(Stored entries)
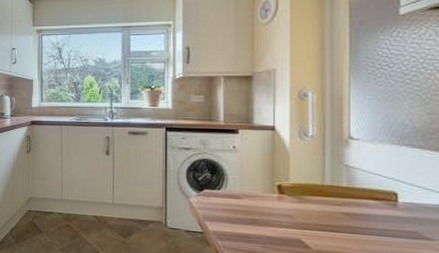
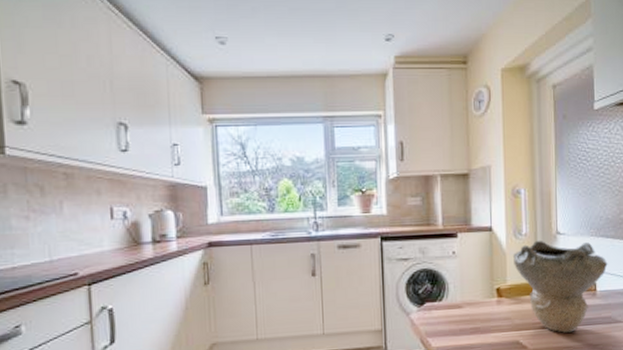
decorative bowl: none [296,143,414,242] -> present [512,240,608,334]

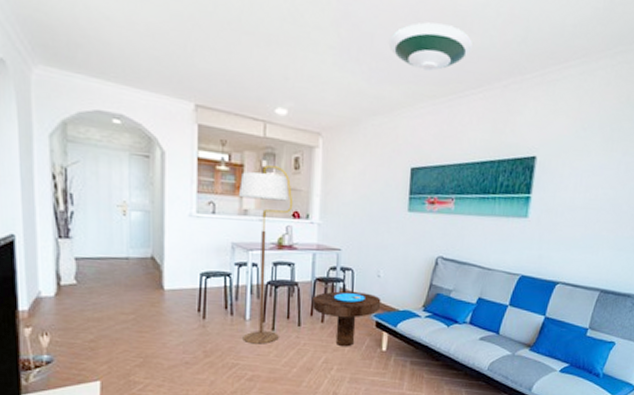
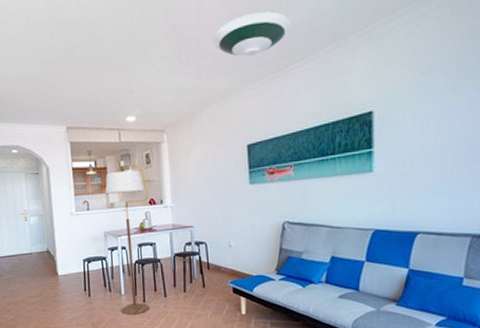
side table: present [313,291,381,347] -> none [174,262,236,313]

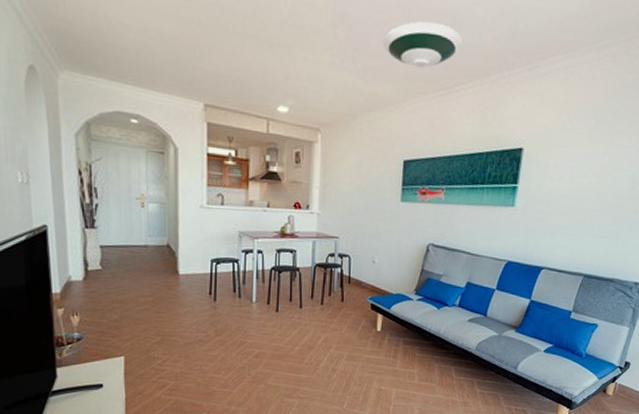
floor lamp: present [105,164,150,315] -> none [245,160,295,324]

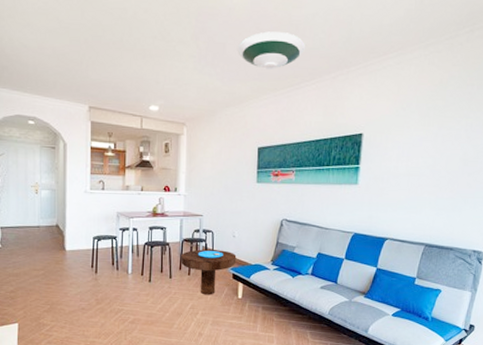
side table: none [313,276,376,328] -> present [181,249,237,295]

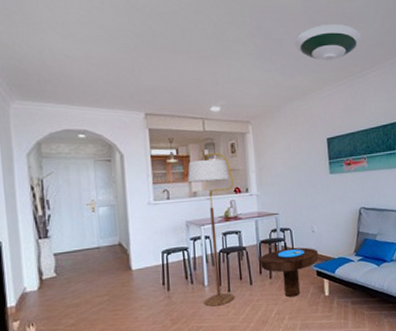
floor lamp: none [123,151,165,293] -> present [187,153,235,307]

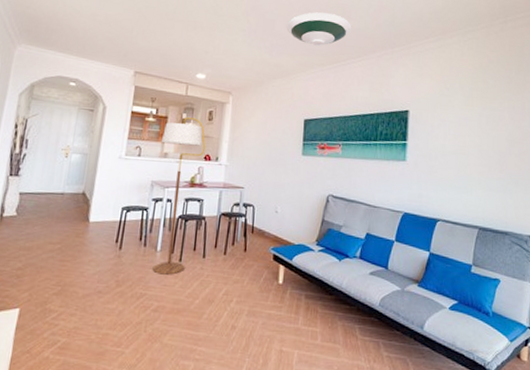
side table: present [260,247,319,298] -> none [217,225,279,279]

REQUEST | Your job is to return all lines above that hold the word "floor".

RESPONSE BOX |
floor lamp: present [105,164,150,315] -> none [245,160,295,324]
floor lamp: none [123,151,165,293] -> present [187,153,235,307]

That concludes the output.